[START OF DATA IN THIS EXERCISE]

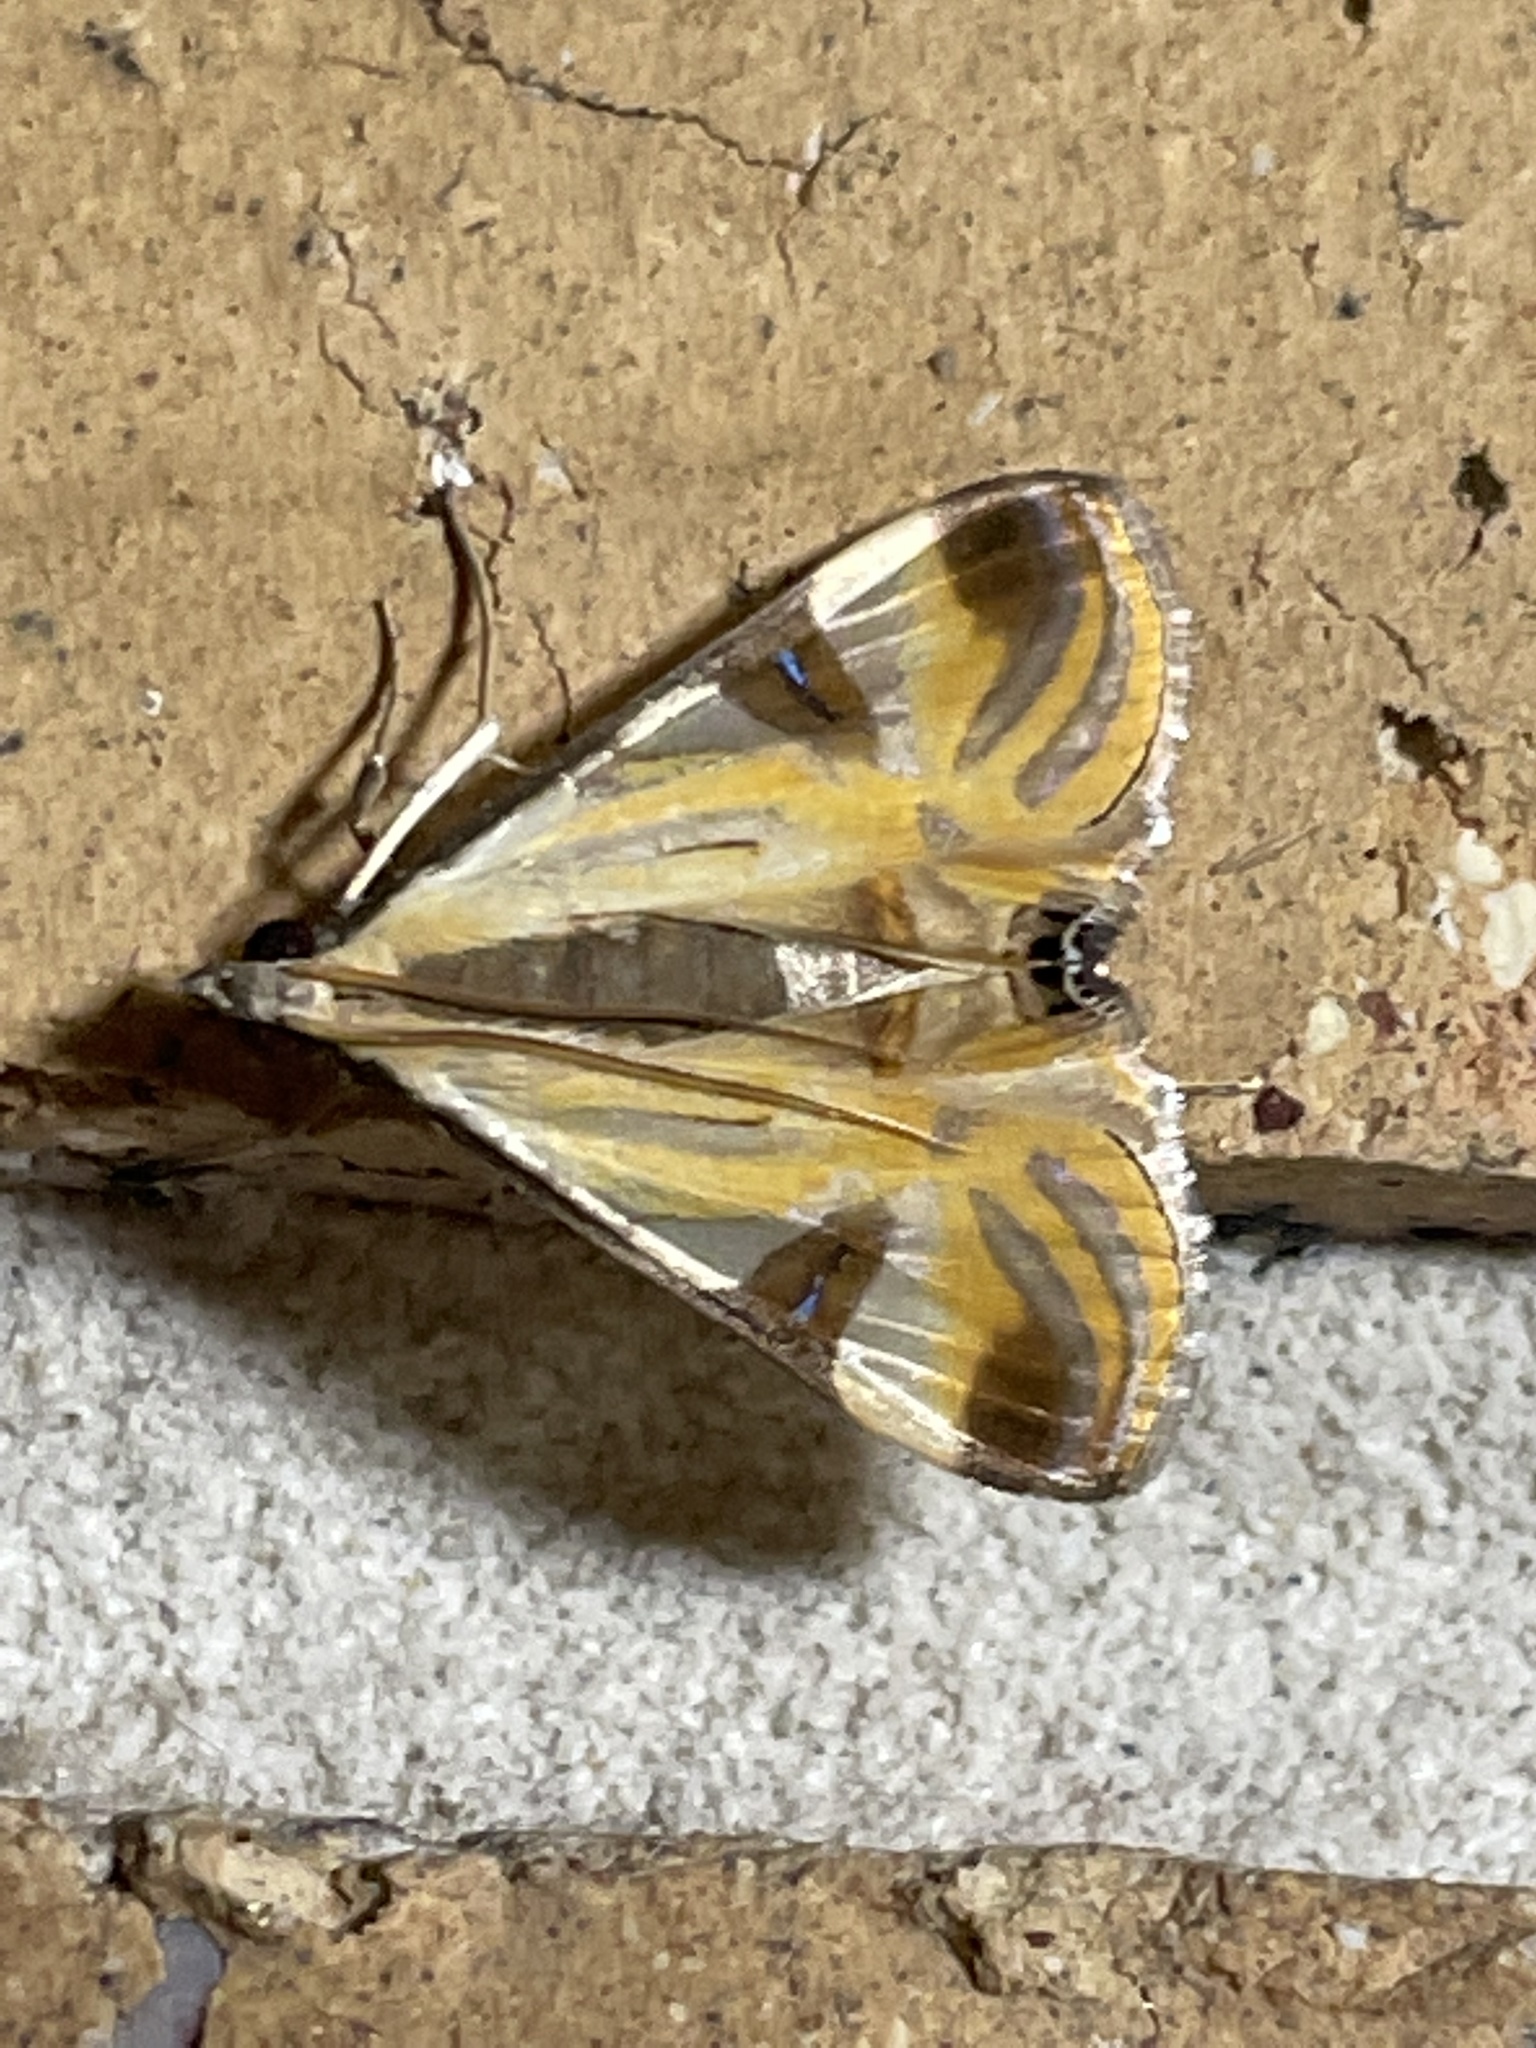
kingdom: Animalia
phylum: Arthropoda
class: Insecta
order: Lepidoptera
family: Crambidae
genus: Talanga
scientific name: Talanga tolumnialis
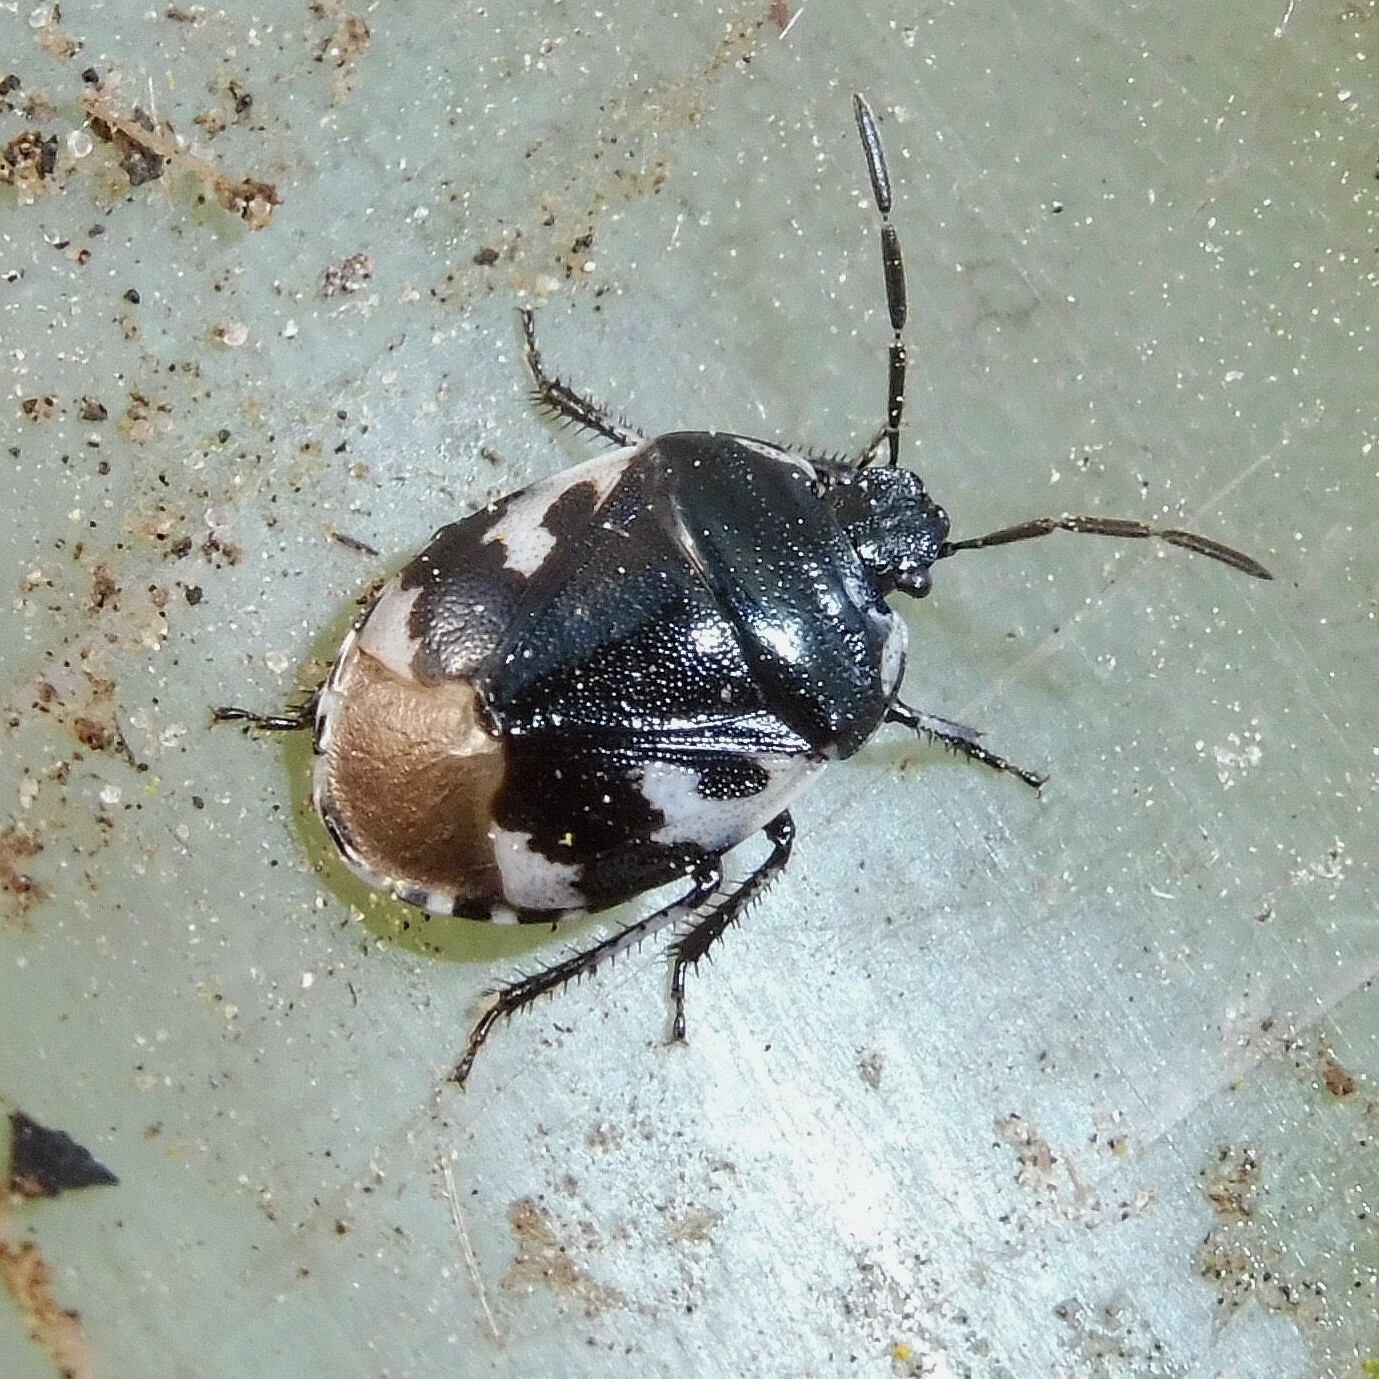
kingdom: Animalia
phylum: Arthropoda
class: Insecta
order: Hemiptera
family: Cydnidae
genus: Tritomegas
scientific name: Tritomegas bicolor
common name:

[END OF DATA IN THIS EXERCISE]

AIM OF THE EXERCISE>
Rewrite the rows above with "scientific name" changed to "species name" wherever it appears, keeping every other line the same. Omit the pictures.

EXERCISE RESPONSE>
kingdom: Animalia
phylum: Arthropoda
class: Insecta
order: Lepidoptera
family: Crambidae
genus: Talanga
species name: Talanga tolumnialis
kingdom: Animalia
phylum: Arthropoda
class: Insecta
order: Hemiptera
family: Cydnidae
genus: Tritomegas
species name: Tritomegas bicolor
common name:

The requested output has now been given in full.